By Nate Raymond
NEW YORK, Oct 25 (Reuters) - A former investment adviser at an Oppenheimer Holdings Inc OPY.N unit plans to plead guilty on Tuesday to charges that he traded on inside information supplied by a childhood friend working at Pfizer Inc (NYSE:PFE) PFE.N , according to his lawyer.
David Hobson, 47, will plead guilty in Manhattan federal court to conspiracy and securities fraud charges over conduct prosecutors said began while he was at Royal Bank of Canada RY.TO unit RBC Capital Markets and then continued at Oppenheimer & Co Inc, Michael Bowers, his lawyer, said in an email.
Hobson, a Providence, Rhode Island, resident, would be the second individual to admit guilt in the case, after Michael Maciocio, Hobson's friend at Pfizer, pleaded guilty in May and reached a deal to cooperate with prosecutors.

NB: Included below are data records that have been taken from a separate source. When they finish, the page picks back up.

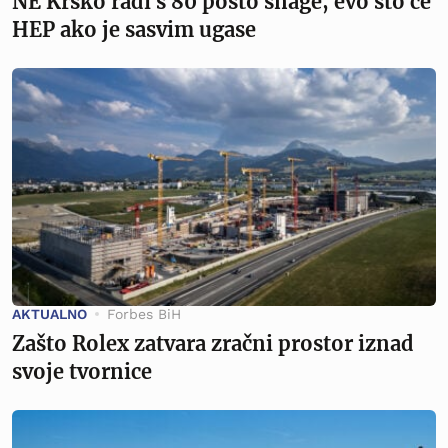
NE Krško radi s 80 posto snage, evo što će
HEP ako je sasvim ugase
AKTUALNO
Forbes BiH
Zašto Rolex zatvara zračni prostor iznad
svoje tvornice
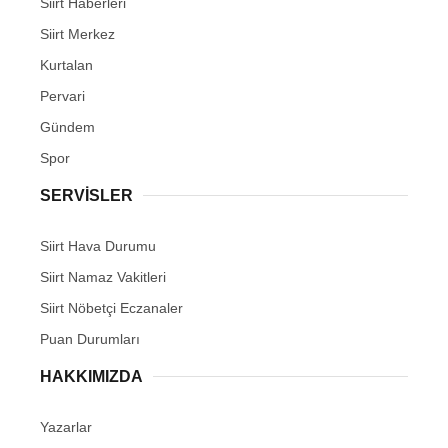
Siirt Haberleri
Siirt Merkez
Kurtalan
Pervari
Gündem
Spor
SERVİSLER
Siirt Hava Durumu
Siirt Namaz Vakitleri
Siirt Nöbetçi Eczanaler
Puan Durumları
HAKKIMIZDA
Yazarlar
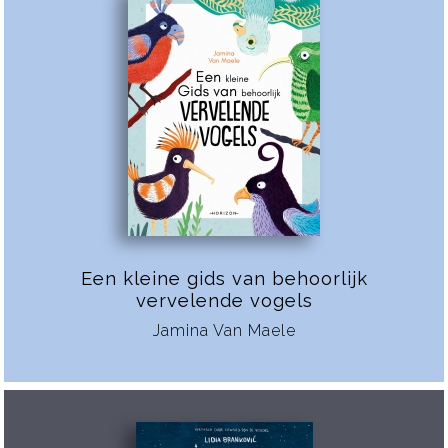
Een kleine gids van behoorlijk
vervelende vogels
Jamina Van Maele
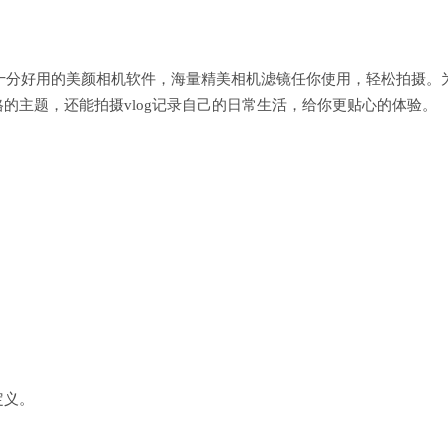
款十分好用的美颜相机软件，海量精美相机滤镜任你使用，轻松拍摄。
的主题，还能拍摄vlog记录自己的日常生活，给你更贴心的体验。
定义。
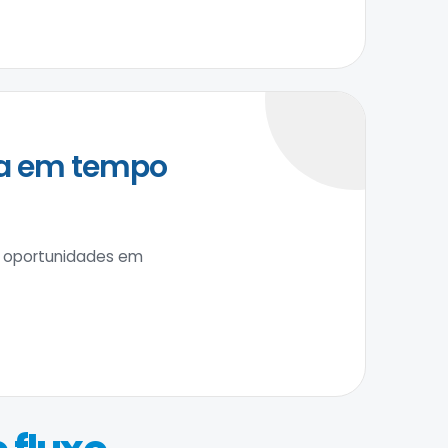
ja em tempo
, oportunidades em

The case was announced in June amid a resurgence of insider trading cases this year in Manhattan, where prosecutors have wrestled with a 2014 appellate ruling that limited the scope of insider trading laws.
According to prosecutors, Hobson and Maciocio engaged in an insider trading scheme from 2008 to 2014 based on information obtained by Maciocio, a director of chemical research and development at Pfizer.

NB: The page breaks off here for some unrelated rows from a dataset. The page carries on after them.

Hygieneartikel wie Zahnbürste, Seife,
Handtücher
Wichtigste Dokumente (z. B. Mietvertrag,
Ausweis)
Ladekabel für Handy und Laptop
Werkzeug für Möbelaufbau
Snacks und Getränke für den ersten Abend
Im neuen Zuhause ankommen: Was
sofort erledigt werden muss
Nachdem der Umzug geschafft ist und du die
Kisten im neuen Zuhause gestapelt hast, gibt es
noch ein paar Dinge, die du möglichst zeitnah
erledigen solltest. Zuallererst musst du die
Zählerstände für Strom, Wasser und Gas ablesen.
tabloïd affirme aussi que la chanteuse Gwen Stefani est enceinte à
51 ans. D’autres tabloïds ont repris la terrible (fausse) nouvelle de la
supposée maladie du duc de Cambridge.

In that job, Maciocio sometimes evaluated Pfizer's capacity to manufacture drugs being developed by other companies Pfizer considered potential acquisition targets or partners, authorities said.
While Maciocio was not typically given the identity of a company in a potential deal, with Hobson's help he performed research to discern its identity, the indictment said.

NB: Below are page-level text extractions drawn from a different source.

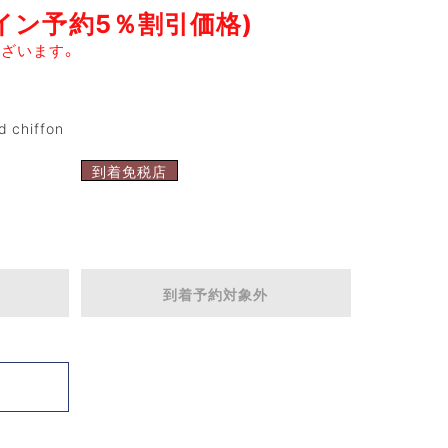
ライン予約5％割引価格)
ざいます。
chiffon
到着免税店
到着予約対象外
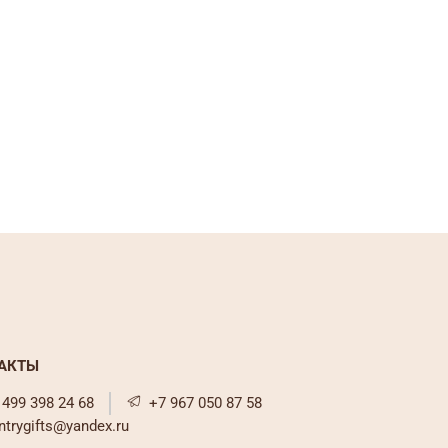
АКТЫ
 499 398 24 68
+7 967 050 87 58
ntrygifts@yandex.ru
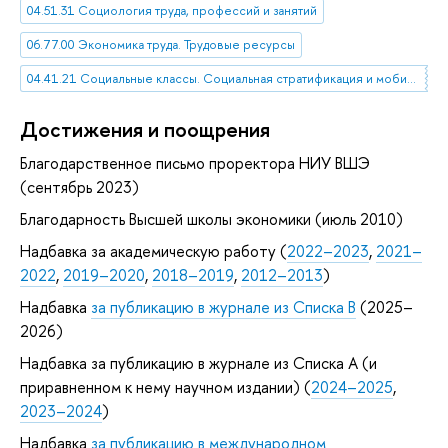
04.51.31 Социология труда, профессий и занятий
06.77.00 Экономика труда. Трудовые ресурсы
04.41.21 Социальные классы. Социальная стратификация и мобильность
Достижения и поощрения
Благодарственное письмо проректора НИУ ВШЭ
(сентябрь 2023)
Благодарность Высшей школы экономики (июль 2010)
Надбавка за академическую работу (
2022–2023
,
2021–
2022
,
2019–2020
,
2018–2019
,
2012–2013
)
Надбавка
за публикацию в журнале из Списка B
(2025–
2026)
Надбавка за публикацию в журнале из Списка А (и
приравненном к нему научном издании) (
2024–2025
,
2023–2024
)
Надбавка
за публикацию в международном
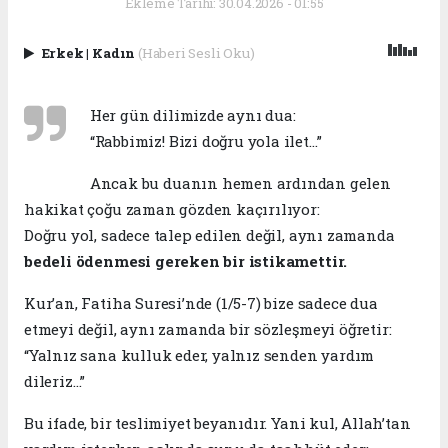
Ekleme Tarihi: 30.04.2026 - 01:55
Erkek
|
Kadın
(Haberi Sesli Oku)
Her gün dilimizde aynı dua:
“Rabbimiz! Bizi doğru yola ilet…”
Ancak bu duanın hemen ardından gelen
hakikat çoğu zaman gözden kaçırılıyor:
Doğru yol, sadece talep edilen değil, aynı zamanda
bedeli ödenmesi gereken bir istikamettir.
Kur’an, Fatiha Suresi’nde (1/5-7) bize sadece dua
etmeyi değil, aynı zamanda bir sözleşmeyi öğretir:
“Yalnız sana kulluk eder, yalnız senden yardım
dileriz…”
Bu ifade, bir teslimiyet beyanıdır. Yani kul, Allah’tan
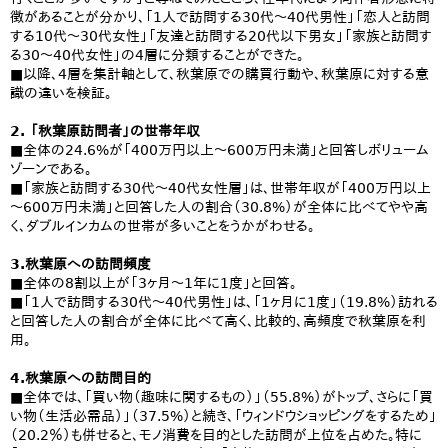
徴があることが分かり、「1人で訪問する30代～40代男性」「恋人と訪問
する10代～30代女性」「友達と訪問する20代以下男女」「家族と訪問す
る30～40代女性」の4層に分類することができた。
■以降、4層を集計軸として、秋葉原での購買行動や、秋葉原に対する意
識の違いを検証。
2. 「秋葉原訪問者」の世帯年収
■全体の24.6%が「400万円以上～600万円未満」と回答しボリューム
ゾーンである。
■「家族と訪問する30代～40代女性層」は、世帯年収が「400万円以上
～600万円未満」と回答した人の割合（30.8%）が全体に比べてやや高
く、ダブルインカムの世帯が多いことをうかがわせる。
3.秋葉原への訪問頻度
■全体の8割以上が「3ヶ月～1年に1度」と回答。
■「1人で訪問する30代～40代男性」は、「1ヶ月に1度」（19.8%）訪れる
と回答した人の割合が全体に比べて高く、比較的、高頻度で秋葉原を利
用。
4.秋葉原への訪問目的
■全体では、「買い物（趣味に関するもの）」（55.8%）がトップ、さらに「買
い物（生活必需品）」（37.5%）と続き、「ウィンドウショッピングをするため」
（20.2％）も併せると、モノ消費を目的とした訪問が上位を占めた。特に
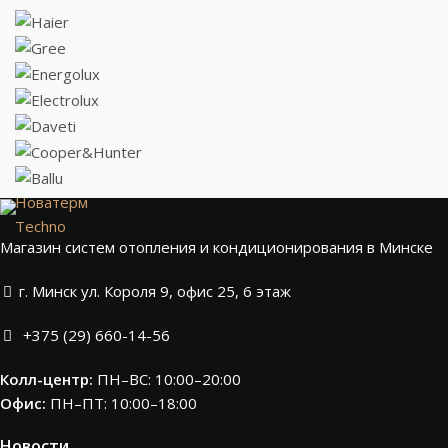
Новатерм
Techno
Магазин систем отопления и кондиционирования в Минске
г. Минск ул. Короля 9, офис 25, 6 этаж
+375 (29) 660-14-56
Колл-центр:
ПН–ВС: 10:00–20:00​
Офис:
ПН–ПТ: 10:00–18:00
Новости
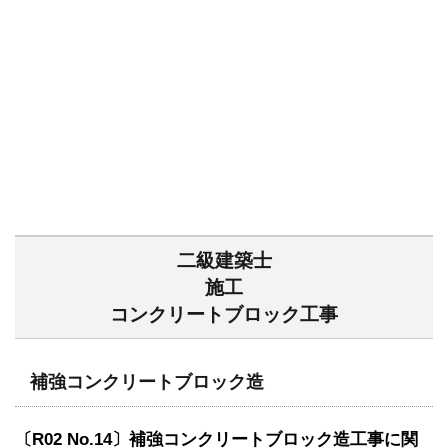
二級建築士
施工
コンクリートブロック工事
補強コンクリートブロック造
〔R02 No.14〕補強コンクリートブロック造工事に関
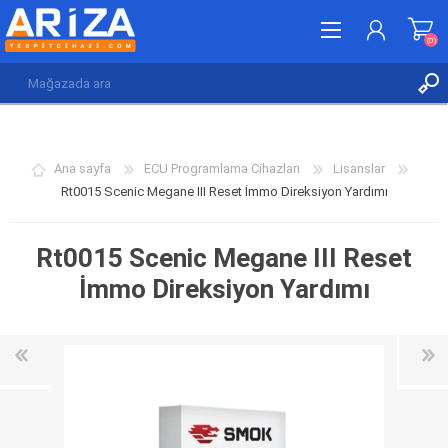
(0)
KAYDOL
GIRIŞ YAP
Ana sayfa
ECU Programlama Cihazları
Lisanslar
İSTEK LISTESI
(0)
Rt0015 Scenic Megane III Reset İmmo Direksiyon Yardımı
Rt0015 Scenic Megane III Reset
İmmo Direksiyon Yardımı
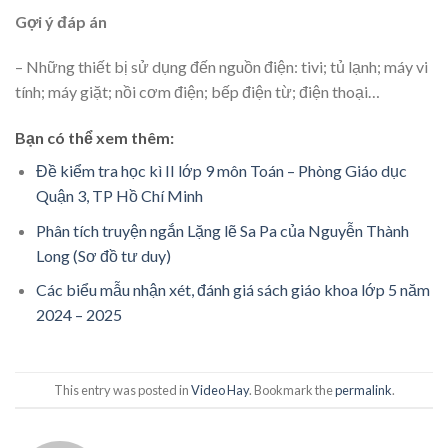
Gợi ý đáp án
– Những thiết bị sử dụng đến nguồn điện: tivi; tủ lạnh; máy vi
tính; máy giặt; nồi cơm điện; bếp điện từ; điện thoại…
Bạn có thể xem thêm:
Đề kiểm tra học kì II lớp 9 môn Toán – Phòng Giáo dục
Quận 3, TP Hồ Chí Minh
Phân tích truyện ngắn Lặng lẽ Sa Pa của Nguyễn Thành
Long (Sơ đồ tư duy)
Các biểu mẫu nhận xét, đánh giá sách giáo khoa lớp 5 năm
2024 – 2025
This entry was posted in
Video Hay
. Bookmark the
permalink
.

After identifying the company, Maciocio then passed the information to Hobson, his stockbroker, who executed trades in accounts belonging to himself, Maciocio, and clients of Oppenheimer and RBC, prosecutors said.
Trades by Hobson in the stocks of Medivation Inc, Ardea Biosciences Inc and Furiex Pharmaceuticals Inc resulted in profits of $180,000 for himself, $40,000 for Maciocio and $150,000 for certain of Hobson's clients, prosecutors said.
The case is U.S. v. Hobson, U.S. District Court, Southern District of New York, No. 16-cr-351.